## Page extract
Hike, ride, and play in L.A.’s backyard at the Santa Monica Mountains
This year, the National Park Service has reached an incredibly impressive milestone, celebrating one hundred years as an agency on August 25. To help the NPS ring in its centennial, The Manual has devoted a regular column to highlighting one of its spectacular parks each month. In addition to providing general information on the regions themselves, we’ll also catch up with park rangers, area advocates, and anyone who contributes to the preservation and operation of each park. Enjoy!
Park name: Santa Monica Mountains Recreation Area (California)
Area: 156,670 acres
Authorized: November 10, 1978
Average annual visitors: 598,538
If you’d believe it, one of the National Park Service’s most beautiful recreation areas resides in none other than greater Los Angeles, California. That’s right, amid the sprawling metropolis fondly known as the City of Angels lies some of America’s best places to hike, camp, relax, or just plain sit in awe of its amazing beauty. Regarded as one of Earth’s purest examples of a Mediterranean climate ecosystem, Santa Monica Mountains Recreation Area is home to six separate National Parks within its boundaries but shares affiliation with more than twenty other parks, preserves, and beaches. Like much of California, summers around the recreation area tend to be sweltering in heat while winters offer a much cooler (and wetter) environment.
Aside from its natural beauty, the area also boasts an incredibly significant cultural history and is home to more than 1,000 archeological sites within its boundaries. Because of this, Santa Monica Mountains Recreation Area is home to one of the highest quantities of archeological resources located in any mountain range anywhere on Earth. Be it pictograph sites sacred to Native American Indians or the abundant flora and fauna previously native to the area, Santa Monica Mountains is flush with culture. To get a closer look at the area, we chatted with NPS park ranger Michael Liang who shared why he loves working for the park and let us in on a few of the region’s hidden gems.
What is your favorite part about working for the Santa Monica Mountains Recreation Area?

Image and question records
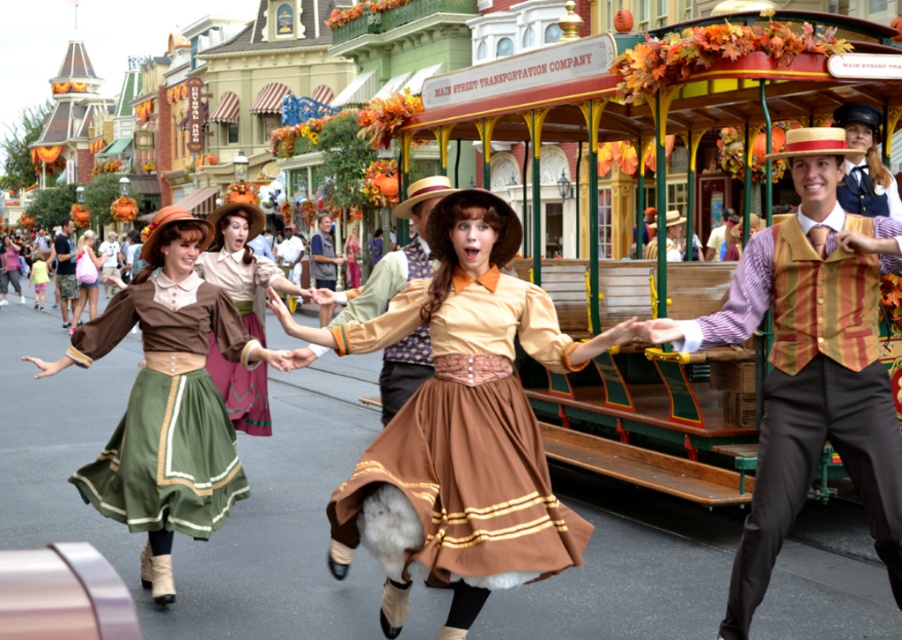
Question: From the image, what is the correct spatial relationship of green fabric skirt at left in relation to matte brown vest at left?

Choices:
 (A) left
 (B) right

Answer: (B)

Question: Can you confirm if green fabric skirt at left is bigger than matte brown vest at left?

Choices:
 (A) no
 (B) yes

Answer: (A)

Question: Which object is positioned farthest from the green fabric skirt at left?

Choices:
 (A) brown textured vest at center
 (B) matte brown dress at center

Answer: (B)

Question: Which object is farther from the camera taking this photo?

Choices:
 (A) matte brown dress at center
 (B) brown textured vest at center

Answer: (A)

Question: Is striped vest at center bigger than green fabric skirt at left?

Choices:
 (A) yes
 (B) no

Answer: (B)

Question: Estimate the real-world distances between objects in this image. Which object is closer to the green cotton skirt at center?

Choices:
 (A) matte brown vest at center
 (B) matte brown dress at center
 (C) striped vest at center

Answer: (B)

## Set task A
Please repeat the Santa Monica Mountains article word for word, starting at "Hike, ride, and" and ending at "each park. Enjoy!".
## Set task B
Do these statements agree with the Santa Monica Mountains article? Answer yes or no for each, and quote the deciding words. (i) The recreation area was authorized on November 10, 1978. (ii) Winters around the recreation area are hotter than summers. (iii) The area has more than 1,000 archeological sites within its boundaries.
## Set task C
Go on with the Santa Monica Mountains article from the point where it stops.

## Reply A
Hike, ride, and play in L.A.’s backyard at the Santa Monica Mountains
This year, the National Park Service has reached an incredibly impressive milestone, celebrating one hundred years as an agency on August 25. To help the NPS ring in its centennial, The Manual has devoted a regular column to highlighting one of its spectacular parks each month. In addition to providing general information on the regions themselves, we’ll also catch up with park rangers, area advocates, and anyone who contributes to the preservation and operation of each park. Enjoy!

## Reply B
(i) Yes: "Authorized: November 10, 1978"
(ii) No: "summers around the recreation area tend to be sweltering in heat while winters offer a much cooler (and wetter) environment"
(iii) Yes: "home to more than 1,000 archeological sites within its boundaries"

## Reply C
Michael Liang: Any opportunity that I have to work with the public, I absolutely love. My title (Visual Information Specialist) means I’m usually at a desk, surprisingly, but I jump at any chance I have to get outside and work directly with people. One of my favorite events we’ve done here was the Tournament of Roses and I got to help anoint 14,000 junior rangers, which was incredible. Kids really inspire me, they are the future of the National Park Service. It’s my goal to create the next generation of ambassadors and it feels great to pay it forward.
Explain a typical day on the job and why it’s important to you to work there.
ML: As much as I do spend some time behind a desk, every day around the park is different. Some days I’m designing publications, other days I’m hiking the trails or teaching interns, and others I might be working in L.A. Working here fulfills a desire I have to just do social good and every single day when I wake up, I’m reminded of it. I’m reminded of everyone who came before me and put on this uniform and committed to this mission-based organization. It’s something I believe in.
Are there any hidden gems or unknown facts about the park you want to share?
ML: Perhaps one of the biggest hidden facts about the area is that people don’t realize they can see so much of it out their living room window in Los Angeles. The whole park is so big, it extends to parts of the Hollywood Hills and even to Ventura, you can see it from all over L.A. As far as hidden gems go, there are over 500 miles of hiking trails that feature all sorts of difficulties. There are walking and biking paths, and even horse trails, so the variety is very diverse and serves a wide range of visitors. Santa Monica Mountains is also home to an array of incredible wildlife including the area favorite mountain lions. There’s a lot of local pride for the lions that roam the area and I think people appreciate the kind of access they get to the wildlife.
Do you have any recommendations for first-time visitors?
ML: I’d recommend visiting our website first and taking a look at the various centennial events going on this year at the different parks. It’s so easy to find a park that’s close by and I think people often think you have to travel halfway across the country just to camp or visit a park. The National Park Service’s Find Your Park movement is the perfect way to learn more about the NPS and encourages everyone to get out and enjoy their parks.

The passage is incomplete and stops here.